Arme daters die bij bosjes worden bedrogen door mannen en vrouwen die eerst een band opbouwen en daarna gunsten gaan vragen of erger: thuis een afspraak maken en de hele boel leegplunderen. ‘Dat is dan waarschijnlijk een seksafspraak,’ zegt mijn vriendin, ‘want wie spreekt er nu met iemand af in zijn eigen huis?’ Nou, ik dus. In Corona tijd weliswaar en een enkele keer, maar mijn vriendin heeft gelijk, dat is heel dom!
‘Nu ik erover nadenk vind ik ghosting eigenlijk ook een vorm van oplichting,’ zeg ik tegen haar. ‘Oh vertel,’ zegt ze, ‘wat is dat?’ Dat je plotseling helemaal niks meer hoort, terwijl je denkt dat je die persoon echt kan vertrouwen.’
‘Ik had bijvoorbeeld met een man een afspraak in de sauna.’

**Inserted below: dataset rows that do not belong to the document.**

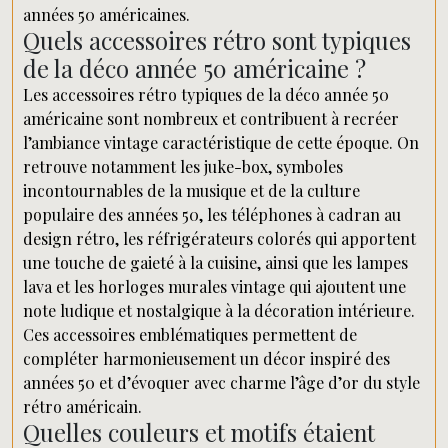
années 50 américaines.
Quels accessoires rétro sont typiques
de la déco année 50 américaine ?
Les accessoires rétro typiques de la déco année 50
américaine sont nombreux et contribuent à recréer
l’ambiance vintage caractéristique de cette époque. On
retrouve notamment les juke-box, symboles
incontournables de la musique et de la culture
populaire des années 50, les téléphones à cadran au
design rétro, les réfrigérateurs colorés qui apportent
une touche de gaieté à la cuisine, ainsi que les lampes
lava et les horloges murales vintage qui ajoutent une
note ludique et nostalgique à la décoration intérieure.
Ces accessoires emblématiques permettent de
compléter harmonieusement un décor inspiré des
années 50 et d’évoquer avec charme l’âge d’or du style
rétro américain.
Quelles couleurs et motifs étaient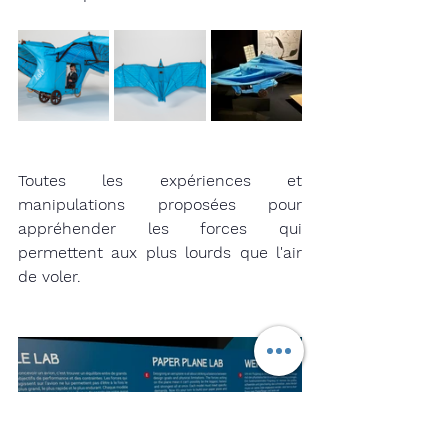
Toutes les expériences et 
manipulations proposées pour 
appréhender les forces qui 
permettent aux plus lourds que l'air 
de voler. 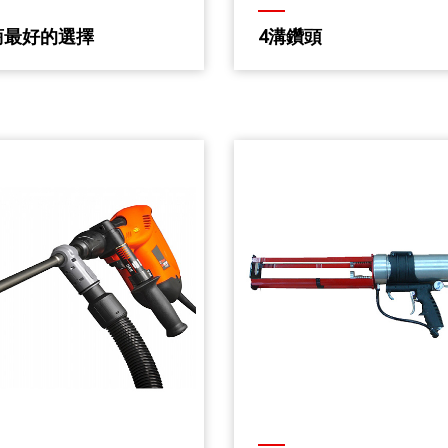
商最好的選擇
4溝鑽頭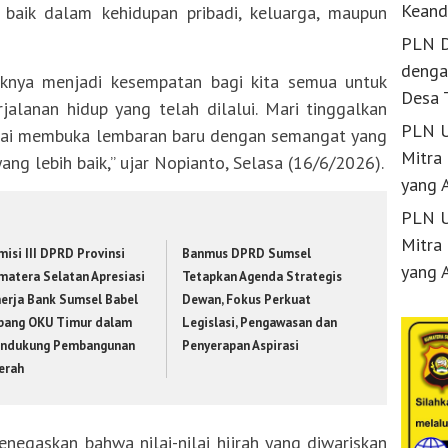
Keand
, baik dalam kehidupan pribadi, keluarga, maupun
PLN D
denga
aknya menjadi kesempatan bagi kita semua untuk
Desa 
jalanan hidup yang telah dilalui. Mari tinggalkan
PLN U
ulai membuka lembaran baru dengan semangat yang
Mitra
yang lebih baik,” ujar Nopianto, Selasa (16/6/2026).
yang 
PLN U
Mitra
isi III DPRD Provinsi
Banmus DPRD Sumsel
yang 
matera Selatan Apresiasi
Tetapkan Agenda Strategis
nerja Bank Sumsel Babel
Dewan, Fokus Perkuat
bang OKU Timur dalam
Legislasi, Pengawasan dan
ndukung Pembangunan
Penyerapan Aspirasi
erah
negaskan bahwa nilai-nilai hijrah yang diwariskan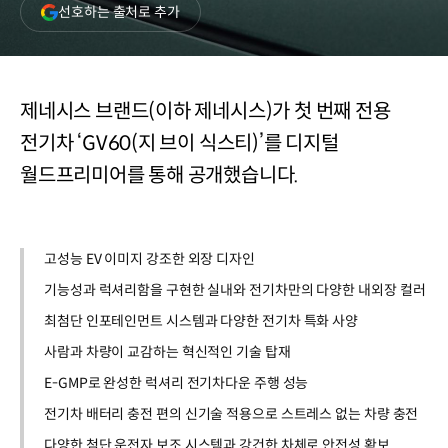
(새
선호하는 출처로 추가
창
열림)
제네시스 브랜드(이하 제네시스)가 첫 번째 전용
전기차 ‘GV60(지 브이 식스티)’를 디지털
월드프리미어를 통해 공개했습니다.
고성능 EV 이미지 강조한 외장 디자인
기능성과 럭셔리함을 구현한 실내와 전기차만의 다양한 내외장 컬러
최첨단 인포테인먼트 시스템과 다양한 전기차 특화 사양
사람과 차량이 교감하는 혁신적인 기술 탑재
E-GMP로 완성한 럭셔리 전기차다운 주행 성능
전기차 배터리 충전 편의 신기술 적용으로 스트레스 없는 차량 충전
다양한 첨단 운전자 보조 시스템과 강건한 차체로 안전성 확보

‘In de sauna?’ roept mijn vriendin, ‘echt weer iets voor jou!’
‘Nadat ik hem een aantal keren had gezien vroeg hij of ik meeging naar de sauna. Eerst had ik geweigerd, maar ben uiteindelijk toch overstag gegaan. Op een zwempakdag, dat wel. Net op het moment dat ik met handdoek en badjas klaar sta om af te reizen komt er een appje binnen.’
‘Ik denk dat we onze sauna moeten uitstellen naar volgende week. Ik zit hier bij een vriend van wie ik broodbakken leer. Het brood moet langer rijzen dan ik dacht.’. Met een foto van brood erbij!
Ik bel hem meteen op. ‘Hoe kan dit???’
Richard (zo heet hij): ‘Ja sorry, ik wist ook niet veel van brood, maar dat blijkt veel langer te moeten rijzen. Ik kan moeilijk mijn vriend nu laten zitten. Hij bakt nu trouwens een eitje voor me. Mag ik je zo terugbellen?’
Ik: ‘Nou, nee ik wil…’
Richard: ‘Ik bel je zo…’ tuut tuut.
Richard belt niet terug en neemt na talloze keren bellen niet op. Ook die dagen daarna niet en blokkeert mijn nummer.
‘Wat een ramp,’ zucht mijn vriendin. ‘En wat goed dat je over al deze dingen een boek schrijft. Op die manier kan je vrouwen waarschuwen dat ze vooral niet moeten doen wat jij allemaal wèl gedaan hebt. Een zelfhulpboek maar dan anders.’
‘Ja,’ zeg ik. ‘Ik wil vrouwen een hart onder de riem steken want er wordt door dat online-daten heel wat af geleden.’
Ga jij je nu even helemaal focussen op dat boek want dat moet er komen,’ zegt ze.
‘Dat betekent wel dat ik even moet stoppen met de columns en dat vind ik best moeilijk.’ Maar mijn vriendin is streng: ‘Eerst dat boek, de columns kunnen wel even wachten.’